··· KUTIPAN DOKUMEN

Oleh Juan Pesau
Pada era 2000 hingga awal 2010 Kecamatan Lelak di Kabupaten Manggarai, Flores, dikenal dengan buah unggulannya yang sangat diminati pasar: jeruk manis, atau yang lebih dikenal dengan nama jeruk Cina.
Pada musimnya, setiap pohon yang ditanam di kebun-kebun petani di Kecamatan Lelak memiliki buah yang lebat dan segar. Buah ini tidak hanya menjadi kebanggaan petani setempat, tetapi juga menjadi salah satu sumber penghidupan yang cukup menguntungkan. Di pasar-pasar lokal seperti Pasar Sotor, yang terletak di persimpangan jalan Trans Flores menuju kantor Kecamatan Lelak, jeruk Cina Lelak selalu laris manis.

······
··· CUPLIKAN CATATAN

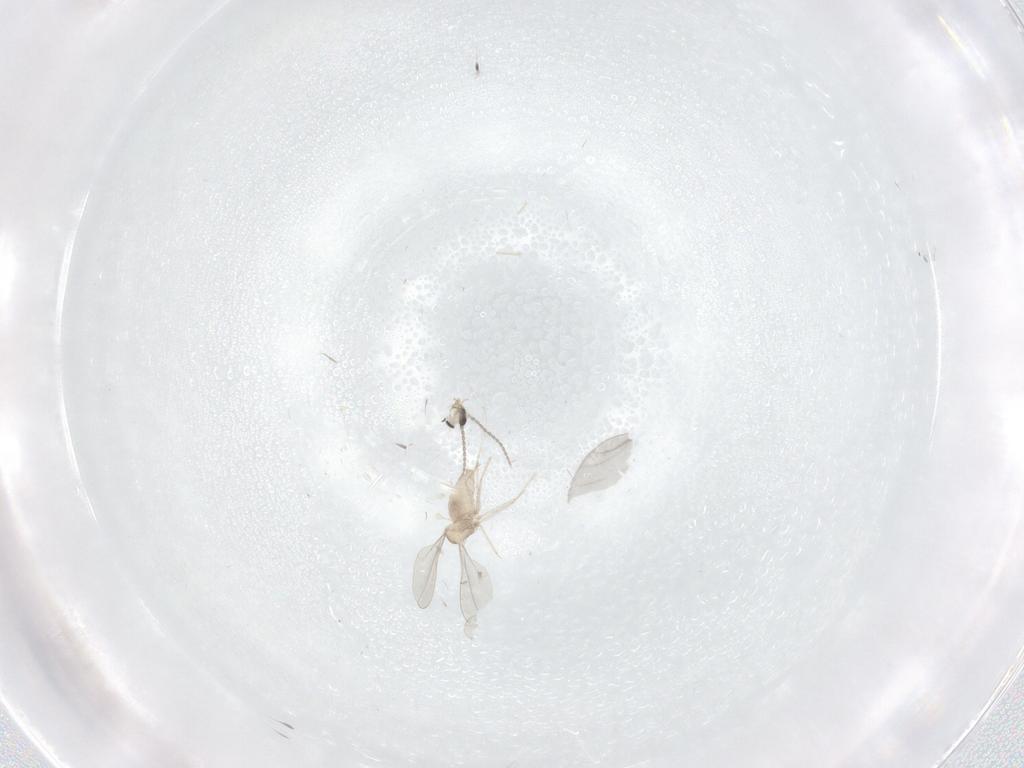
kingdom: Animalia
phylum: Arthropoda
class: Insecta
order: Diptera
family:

······

- DAFTAR TUGAS -
**A)** Kutip bagian teks tentang jeruk Lelak yang dimulai dari "Pada musimnya, setiap" dan berakhir pada "selalu laris manis.".
**B)** Menurut teks tentang jeruk Lelak, di mana letak Pasar Sotor?

- HASIL TIAP TUGAS -
**A)**
Pada musimnya, setiap pohon yang ditanam di kebun-kebun petani di Kecamatan Lelak memiliki buah yang lebat dan segar. Buah ini tidak hanya menjadi kebanggaan petani setempat, tetapi juga menjadi salah satu sumber penghidupan yang cukup menguntungkan. Di pasar-pasar lokal seperti Pasar Sotor, yang terletak di persimpangan jalan Trans Flores menuju kantor Kecamatan Lelak, jeruk Cina Lelak selalu laris manis.

**B)** Di persimpangan jalan Trans Flores menuju kantor Kecamatan Lelak.